— Exercise —
Rewrite the items below, changing each "locality" to "site description" and leaving every other line unchanged.

— Provided information —
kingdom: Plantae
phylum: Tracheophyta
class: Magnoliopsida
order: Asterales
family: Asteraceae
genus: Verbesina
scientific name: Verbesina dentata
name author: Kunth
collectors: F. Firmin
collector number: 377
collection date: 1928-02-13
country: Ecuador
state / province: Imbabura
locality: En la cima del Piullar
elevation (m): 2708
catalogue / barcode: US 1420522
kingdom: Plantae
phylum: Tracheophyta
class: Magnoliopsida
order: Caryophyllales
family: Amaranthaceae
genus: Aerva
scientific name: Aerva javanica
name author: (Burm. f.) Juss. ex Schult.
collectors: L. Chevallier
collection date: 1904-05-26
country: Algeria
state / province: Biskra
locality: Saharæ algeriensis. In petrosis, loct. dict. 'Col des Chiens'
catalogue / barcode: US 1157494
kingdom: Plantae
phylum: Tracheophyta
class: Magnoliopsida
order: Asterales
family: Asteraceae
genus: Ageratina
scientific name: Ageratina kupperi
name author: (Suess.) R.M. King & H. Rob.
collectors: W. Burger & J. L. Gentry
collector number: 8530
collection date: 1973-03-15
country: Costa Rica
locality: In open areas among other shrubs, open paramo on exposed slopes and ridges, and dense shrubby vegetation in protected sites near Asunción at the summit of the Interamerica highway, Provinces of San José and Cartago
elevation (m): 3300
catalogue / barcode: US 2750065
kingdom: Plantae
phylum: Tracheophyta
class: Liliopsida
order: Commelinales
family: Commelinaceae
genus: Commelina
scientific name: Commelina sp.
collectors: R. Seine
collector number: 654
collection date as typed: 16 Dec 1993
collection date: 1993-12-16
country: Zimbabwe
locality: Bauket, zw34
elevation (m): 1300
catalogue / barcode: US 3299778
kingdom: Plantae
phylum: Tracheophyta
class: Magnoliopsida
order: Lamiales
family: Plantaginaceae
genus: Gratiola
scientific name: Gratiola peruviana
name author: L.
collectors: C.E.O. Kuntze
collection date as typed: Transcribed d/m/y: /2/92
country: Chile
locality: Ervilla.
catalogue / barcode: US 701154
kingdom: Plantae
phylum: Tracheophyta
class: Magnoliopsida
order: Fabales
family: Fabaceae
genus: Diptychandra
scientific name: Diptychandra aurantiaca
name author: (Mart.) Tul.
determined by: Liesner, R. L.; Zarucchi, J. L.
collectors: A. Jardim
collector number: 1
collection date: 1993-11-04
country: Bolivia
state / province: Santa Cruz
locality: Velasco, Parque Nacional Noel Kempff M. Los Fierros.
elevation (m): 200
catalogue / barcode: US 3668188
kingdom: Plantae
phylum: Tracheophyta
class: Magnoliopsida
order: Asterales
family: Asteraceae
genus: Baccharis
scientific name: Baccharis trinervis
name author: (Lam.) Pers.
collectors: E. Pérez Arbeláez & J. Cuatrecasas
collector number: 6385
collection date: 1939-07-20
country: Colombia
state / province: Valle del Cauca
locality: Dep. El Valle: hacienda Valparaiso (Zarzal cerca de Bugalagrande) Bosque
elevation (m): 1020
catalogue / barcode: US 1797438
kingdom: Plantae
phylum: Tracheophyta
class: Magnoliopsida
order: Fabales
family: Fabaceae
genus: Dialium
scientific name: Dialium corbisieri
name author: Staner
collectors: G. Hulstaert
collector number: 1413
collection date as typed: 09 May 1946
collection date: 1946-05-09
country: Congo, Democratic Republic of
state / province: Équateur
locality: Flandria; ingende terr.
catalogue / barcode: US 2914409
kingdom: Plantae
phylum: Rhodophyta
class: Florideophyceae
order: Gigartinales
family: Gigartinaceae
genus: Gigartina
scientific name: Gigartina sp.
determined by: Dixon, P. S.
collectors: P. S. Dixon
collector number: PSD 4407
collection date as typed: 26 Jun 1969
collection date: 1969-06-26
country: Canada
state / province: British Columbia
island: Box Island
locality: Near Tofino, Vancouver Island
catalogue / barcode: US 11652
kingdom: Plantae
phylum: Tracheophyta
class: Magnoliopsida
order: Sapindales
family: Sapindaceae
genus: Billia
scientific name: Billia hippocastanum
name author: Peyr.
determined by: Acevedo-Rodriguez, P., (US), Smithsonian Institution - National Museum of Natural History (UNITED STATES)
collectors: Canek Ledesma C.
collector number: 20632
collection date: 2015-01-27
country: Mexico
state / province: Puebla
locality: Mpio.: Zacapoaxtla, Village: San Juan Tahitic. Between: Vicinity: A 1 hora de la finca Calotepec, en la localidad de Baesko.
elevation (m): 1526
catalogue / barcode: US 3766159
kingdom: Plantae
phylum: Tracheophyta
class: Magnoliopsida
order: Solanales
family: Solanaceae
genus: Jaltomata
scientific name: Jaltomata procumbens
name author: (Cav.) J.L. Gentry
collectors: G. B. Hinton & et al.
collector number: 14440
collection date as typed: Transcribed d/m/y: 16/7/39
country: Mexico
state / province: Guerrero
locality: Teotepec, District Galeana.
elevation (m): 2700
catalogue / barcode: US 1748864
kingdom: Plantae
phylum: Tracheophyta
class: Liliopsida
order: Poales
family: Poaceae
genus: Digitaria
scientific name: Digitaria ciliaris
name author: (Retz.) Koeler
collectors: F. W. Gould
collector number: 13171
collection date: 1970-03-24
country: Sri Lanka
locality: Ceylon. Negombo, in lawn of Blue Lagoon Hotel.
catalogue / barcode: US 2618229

— Solution —
kingdom: Plantae
phylum: Tracheophyta
class: Magnoliopsida
order: Asterales
family: Asteraceae
genus: Verbesina
scientific name: Verbesina dentata
name author: Kunth
collectors: F. Firmin
collector number: 377
collection date: 1928-02-13
country: Ecuador
state / province: Imbabura
site description: En la cima del Piullar
elevation (m): 2708
catalogue / barcode: US 1420522
kingdom: Plantae
phylum: Tracheophyta
class: Magnoliopsida
order: Caryophyllales
family: Amaranthaceae
genus: Aerva
scientific name: Aerva javanica
name author: (Burm. f.) Juss. ex Schult.
collectors: L. Chevallier
collection date: 1904-05-26
country: Algeria
state / province: Biskra
site description: Saharæ algeriensis. In petrosis, loct. dict. 'Col des Chiens'
catalogue / barcode: US 1157494
kingdom: Plantae
phylum: Tracheophyta
class: Magnoliopsida
order: Asterales
family: Asteraceae
genus: Ageratina
scientific name: Ageratina kupperi
name author: (Suess.) R.M. King & H. Rob.
collectors: W. Burger & J. L. Gentry
collector number: 8530
collection date: 1973-03-15
country: Costa Rica
site description: In open areas among other shrubs, open paramo on exposed slopes and ridges, and dense shrubby vegetation in protected sites near Asunción at the summit of the Interamerica highway, Provinces of San José and Cartago
elevation (m): 3300
catalogue / barcode: US 2750065
kingdom: Plantae
phylum: Tracheophyta
class: Liliopsida
order: Commelinales
family: Commelinaceae
genus: Commelina
scientific name: Commelina sp.
collectors: R. Seine
collector number: 654
collection date as typed: 16 Dec 1993
collection date: 1993-12-16
country: Zimbabwe
site description: Bauket, zw34
elevation (m): 1300
catalogue / barcode: US 3299778
kingdom: Plantae
phylum: Tracheophyta
class: Magnoliopsida
order: Lamiales
family: Plantaginaceae
genus: Gratiola
scientific name: Gratiola peruviana
name author: L.
collectors: C.E.O. Kuntze
collection date as typed: Transcribed d/m/y: /2/92
country: Chile
site description: Ervilla.
catalogue / barcode: US 701154
kingdom: Plantae
phylum: Tracheophyta
class: Magnoliopsida
order: Fabales
family: Fabaceae
genus: Diptychandra
scientific name: Diptychandra aurantiaca
name author: (Mart.) Tul.
determined by: Liesner, R. L.; Zarucchi, J. L.
collectors: A. Jardim
collector number: 1
collection date: 1993-11-04
country: Bolivia
state / province: Santa Cruz
site description: Velasco, Parque Nacional Noel Kempff M. Los Fierros.
elevation (m): 200
catalogue / barcode: US 3668188
kingdom: Plantae
phylum: Tracheophyta
class: Magnoliopsida
order: Asterales
family: Asteraceae
genus: Baccharis
scientific name: Baccharis trinervis
name author: (Lam.) Pers.
collectors: E. Pérez Arbeláez & J. Cuatrecasas
collector number: 6385
collection date: 1939-07-20
country: Colombia
state / province: Valle del Cauca
site description: Dep. El Valle: hacienda Valparaiso (Zarzal cerca de Bugalagrande) Bosque
elevation (m): 1020
catalogue / barcode: US 1797438
kingdom: Plantae
phylum: Tracheophyta
class: Magnoliopsida
order: Fabales
family: Fabaceae
genus: Dialium
scientific name: Dialium corbisieri
name author: Staner
collectors: G. Hulstaert
collector number: 1413
collection date as typed: 09 May 1946
collection date: 1946-05-09
country: Congo, Democratic Republic of
state / province: Équateur
site description: Flandria; ingende terr.
catalogue / barcode: US 2914409
kingdom: Plantae
phylum: Rhodophyta
class: Florideophyceae
order: Gigartinales
family: Gigartinaceae
genus: Gigartina
scientific name: Gigartina sp.
determined by: Dixon, P. S.
collectors: P. S. Dixon
collector number: PSD 4407
collection date as typed: 26 Jun 1969
collection date: 1969-06-26
country: Canada
state / province: British Columbia
island: Box Island
site description: Near Tofino, Vancouver Island
catalogue / barcode: US 11652
kingdom: Plantae
phylum: Tracheophyta
class: Magnoliopsida
order: Sapindales
family: Sapindaceae
genus: Billia
scientific name: Billia hippocastanum
name author: Peyr.
determined by: Acevedo-Rodriguez, P., (US), Smithsonian Institution - National Museum of Natural History (UNITED STATES)
collectors: Canek Ledesma C.
collector number: 20632
collection date: 2015-01-27
country: Mexico
state / province: Puebla
site description: Mpio.: Zacapoaxtla, Village: San Juan Tahitic. Between: Vicinity: A 1 hora de la finca Calotepec, en la localidad de Baesko.
elevation (m): 1526
catalogue / barcode: US 3766159
kingdom: Plantae
phylum: Tracheophyta
class: Magnoliopsida
order: Solanales
family: Solanaceae
genus: Jaltomata
scientific name: Jaltomata procumbens
name author: (Cav.) J.L. Gentry
collectors: G. B. Hinton & et al.
collector number: 14440
collection date as typed: Transcribed d/m/y: 16/7/39
country: Mexico
state / province: Guerrero
site description: Teotepec, District Galeana.
elevation (m): 2700
catalogue / barcode: US 1748864
kingdom: Plantae
phylum: Tracheophyta
class: Liliopsida
order: Poales
family: Poaceae
genus: Digitaria
scientific name: Digitaria ciliaris
name author: (Retz.) Koeler
collectors: F. W. Gould
collector number: 13171
collection date: 1970-03-24
country: Sri Lanka
site description: Ceylon. Negombo, in lawn of Blue Lagoon Hotel.
catalogue / barcode: US 2618229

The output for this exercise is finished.